#### [What you have to do]
Your job here is to restate every record exactly, pictures excluded.
------ Data for this exercise
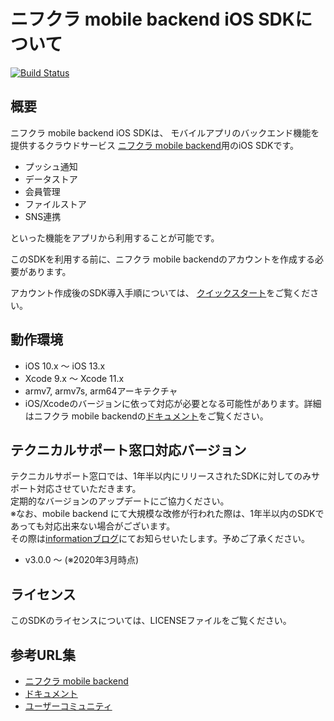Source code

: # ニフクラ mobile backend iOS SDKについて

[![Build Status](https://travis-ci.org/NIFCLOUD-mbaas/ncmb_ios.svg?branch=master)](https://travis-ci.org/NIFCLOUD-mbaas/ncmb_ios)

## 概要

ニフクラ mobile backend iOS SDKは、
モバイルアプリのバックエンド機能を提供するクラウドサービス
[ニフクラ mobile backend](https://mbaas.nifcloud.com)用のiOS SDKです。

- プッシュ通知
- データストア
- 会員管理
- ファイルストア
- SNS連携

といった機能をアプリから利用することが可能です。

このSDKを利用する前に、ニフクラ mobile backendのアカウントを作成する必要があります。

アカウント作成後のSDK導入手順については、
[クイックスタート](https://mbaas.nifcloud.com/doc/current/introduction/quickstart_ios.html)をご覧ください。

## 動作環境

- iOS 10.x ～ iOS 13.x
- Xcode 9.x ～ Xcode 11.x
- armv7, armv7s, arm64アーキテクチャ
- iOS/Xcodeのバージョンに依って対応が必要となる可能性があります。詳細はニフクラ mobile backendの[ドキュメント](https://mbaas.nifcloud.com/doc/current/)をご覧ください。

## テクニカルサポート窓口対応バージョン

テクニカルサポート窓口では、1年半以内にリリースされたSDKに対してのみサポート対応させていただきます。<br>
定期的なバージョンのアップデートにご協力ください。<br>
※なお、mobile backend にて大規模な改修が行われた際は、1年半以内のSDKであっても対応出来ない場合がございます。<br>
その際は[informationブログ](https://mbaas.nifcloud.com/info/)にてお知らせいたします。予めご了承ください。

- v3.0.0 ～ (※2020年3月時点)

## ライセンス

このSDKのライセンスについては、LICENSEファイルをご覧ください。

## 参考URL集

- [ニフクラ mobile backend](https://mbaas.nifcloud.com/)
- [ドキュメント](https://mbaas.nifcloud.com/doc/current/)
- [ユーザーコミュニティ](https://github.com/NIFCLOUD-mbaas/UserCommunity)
------------
#### [Written response]
Source code

: # ニフクラ mobile backend iOS SDKについて

[![Build Status](https://travis-ci.org/NIFCLOUD-mbaas/ncmb_ios.svg?branch=master)](https://travis-ci.org/NIFCLOUD-mbaas/ncmb_ios)

## 概要

ニフクラ mobile backend iOS SDKは、
モバイルアプリのバックエンド機能を提供するクラウドサービス
[ニフクラ mobile backend](https://mbaas.nifcloud.com)用のiOS SDKです。

- プッシュ通知
- データストア
- 会員管理
- ファイルストア
- SNS連携

といった機能をアプリから利用することが可能です。

このSDKを利用する前に、ニフクラ mobile backendのアカウントを作成する必要があります。

アカウント作成後のSDK導入手順については、
[クイックスタート](https://mbaas.nifcloud.com/doc/current/introduction/quickstart_ios.html)をご覧ください。

## 動作環境

- iOS 10.x ～ iOS 13.x
- Xcode 9.x ～ Xcode 11.x
- armv7, armv7s, arm64アーキテクチャ
- iOS/Xcodeのバージョンに依って対応が必要となる可能性があります。詳細はニフクラ mobile backendの[ドキュメント](https://mbaas.nifcloud.com/doc/current/)をご覧ください。

## テクニカルサポート窓口対応バージョン

テクニカルサポート窓口では、1年半以内にリリースされたSDKに対してのみサポート対応させていただきます。<br>
定期的なバージョンのアップデートにご協力ください。<br>
※なお、mobile backend にて大規模な改修が行われた際は、1年半以内のSDKであっても対応出来ない場合がございます。<br>
その際は[informationブログ](https://mbaas.nifcloud.com/info/)にてお知らせいたします。予めご了承ください。

- v3.0.0 ～ (※2020年3月時点)

## ライセンス

このSDKのライセンスについては、LICENSEファイルをご覧ください。

## 参考URL集

- [ニフクラ mobile backend](https://mbaas.nifcloud.com/)
- [ドキュメント](https://mbaas.nifcloud.com/doc/current/)
- [ユーザーコミュニティ](https://github.com/NIFCLOUD-mbaas/UserCommunity)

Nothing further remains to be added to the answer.